Here’s Looking at You, Kid

Scientists use instruments for various things, and one of the more common visions is that of the astronomer looking to the night sky with his telescope. Stars are just balls of gas and dust. Pretty balls of gas and dust and, when it comes right down to it, so are astronomers and so are we all.

Stars all look very much the same to the unaided eye, but one caught the Astronomer's attention while sorting through high speed film -- colorful, luminous and somehow different from all the others he'd seen.

Any astronomer can use a telescope, and most of them do, but our Astronomer went a different way: instead of just watching and measuring, he began talking with the Star in the early evenings. Their conversations ranged widely over topics from interstellar gas spectroscopy to politics, transport, love and the nature of existence. As their conversations progressed the Astronomer learned a lot about the Star, and our Star learned quite a bit about the Astronomer. More similar than either wanted to admit, they both spent their evenings in the cold and the dark, working more than they should trying to fill a void they had both been ignoring. Without even thinking about it, they were both falling in love, albeit at a distance best measured in large and obscure units. It happens. Even with stars.

Now:

Love can't do everything, despite what the poets say. It's not a matter of power, it's simply that Union regulations forbid anyone from doing all the work. Take it up with, well, whoever you Believe in. Love does get around though, and can get quite a lot done if given the assignment. Like sending a plane ticket to a Star. Delta gets you there, and I suppose can get you back. I've seen them do it, and everyone knows all the Stars fly first class ...

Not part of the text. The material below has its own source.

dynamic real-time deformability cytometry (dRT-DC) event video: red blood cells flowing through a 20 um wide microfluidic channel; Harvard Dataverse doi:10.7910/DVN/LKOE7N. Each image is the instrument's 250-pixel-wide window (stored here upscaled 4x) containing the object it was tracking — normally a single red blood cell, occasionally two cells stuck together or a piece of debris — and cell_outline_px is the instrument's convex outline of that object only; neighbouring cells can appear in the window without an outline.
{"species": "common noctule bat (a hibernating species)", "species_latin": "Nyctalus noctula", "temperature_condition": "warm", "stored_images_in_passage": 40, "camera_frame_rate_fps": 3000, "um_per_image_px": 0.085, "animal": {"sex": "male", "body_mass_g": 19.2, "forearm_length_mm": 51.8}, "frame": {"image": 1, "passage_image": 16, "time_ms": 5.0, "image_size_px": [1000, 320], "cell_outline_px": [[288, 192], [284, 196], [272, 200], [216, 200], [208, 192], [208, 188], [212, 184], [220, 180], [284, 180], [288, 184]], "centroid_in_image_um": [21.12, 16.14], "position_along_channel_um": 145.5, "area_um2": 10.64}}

Having studied each other in some detail, and talked for so long, both the Astronomer and the Star knew what to expect. They just didn't expect so much of it ... So fundamentally the same, both balls of gas and dust animated by a force neither understood. So fundamentally different as to defy description. They found themselves bound by the simple calculus of Love, the usual and customary addition of one and one to get some huge floating point value no one understands but poets. And Astronomers. And Stars, of course.

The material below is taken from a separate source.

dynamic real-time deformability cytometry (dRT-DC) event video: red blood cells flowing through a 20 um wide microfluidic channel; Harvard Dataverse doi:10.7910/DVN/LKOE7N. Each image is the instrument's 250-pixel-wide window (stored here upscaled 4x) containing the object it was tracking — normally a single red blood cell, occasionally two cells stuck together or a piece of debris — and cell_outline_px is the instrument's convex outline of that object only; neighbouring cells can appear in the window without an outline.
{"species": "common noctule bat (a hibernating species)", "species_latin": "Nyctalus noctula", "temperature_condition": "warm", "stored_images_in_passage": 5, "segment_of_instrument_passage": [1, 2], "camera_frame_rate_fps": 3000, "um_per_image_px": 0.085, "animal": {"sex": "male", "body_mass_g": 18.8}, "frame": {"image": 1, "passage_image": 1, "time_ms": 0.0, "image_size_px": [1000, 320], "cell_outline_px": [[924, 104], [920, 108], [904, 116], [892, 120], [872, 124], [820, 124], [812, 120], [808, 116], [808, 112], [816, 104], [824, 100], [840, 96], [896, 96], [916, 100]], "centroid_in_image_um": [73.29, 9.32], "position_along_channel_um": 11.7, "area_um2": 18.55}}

Eventually, though, the Star had to return home. She was part of an existing constellation, and no matter how cold and dusty a place it might be, she was bound by duty to live, at least for a while, in the dark, empty sky. The Astronomer was heartbroken, to no one's surprise, and again returned to the night sky looking at the stars, and wondering about his Star. Would she walk with him again in the beautiful daylight?

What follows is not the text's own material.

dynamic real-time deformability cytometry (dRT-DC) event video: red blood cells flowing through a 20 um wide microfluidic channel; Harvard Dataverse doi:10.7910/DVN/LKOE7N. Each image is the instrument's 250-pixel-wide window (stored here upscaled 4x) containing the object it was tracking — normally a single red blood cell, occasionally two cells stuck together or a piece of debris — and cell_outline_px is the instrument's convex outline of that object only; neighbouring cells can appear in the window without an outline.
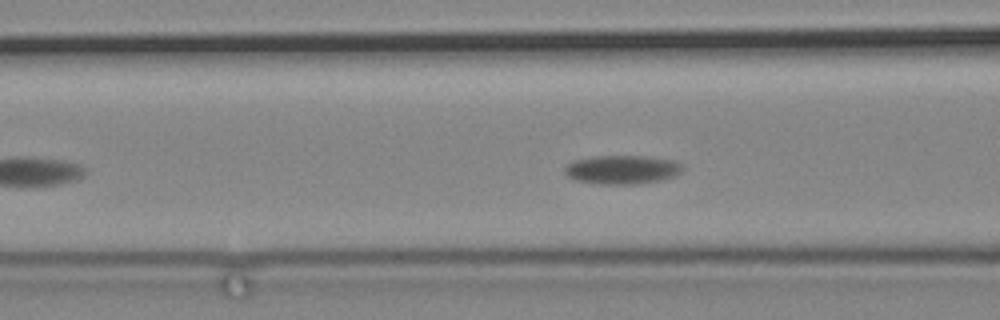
{"species": "common noctule bat (a hibernating species)", "species_latin": "Nyctalus noctula", "temperature_condition": "cold", "stored_images_in_passage": 39, "camera_frame_rate_fps": 3000, "um_per_image_px": 0.085, "animal": {"sex": "male", "body_mass_g": 19.2, "forearm_length_mm": 51.8}, "frame": {"image": 1, "passage_image": 6, "time_ms": 1.667, "image_size_px": [1000, 320], "cell_outline_px": [[684, 168], [676, 176], [660, 180], [632, 184], [600, 184], [576, 180], [568, 176], [564, 172], [564, 168], [572, 160], [596, 156], [644, 156], [676, 160], [684, 164]], "centroid_in_image_um": [52.91, 14.41], "position_along_channel_um": 113.7, "area_um2": 19.88}}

Only time will tell, he surmised, and Time being much like Love, doesn't say much. It's not that he doesn't know, it's just not his job. The Union, again. We leave our tale with the Astronomer watching from a distance, as most astronomers do, with a Star hopefully watching back, and occasionally talking in the early evening. Stars belong in the night sky. Any fool can tell you that. It takes a far wiser man to see that they belong where they are happiest.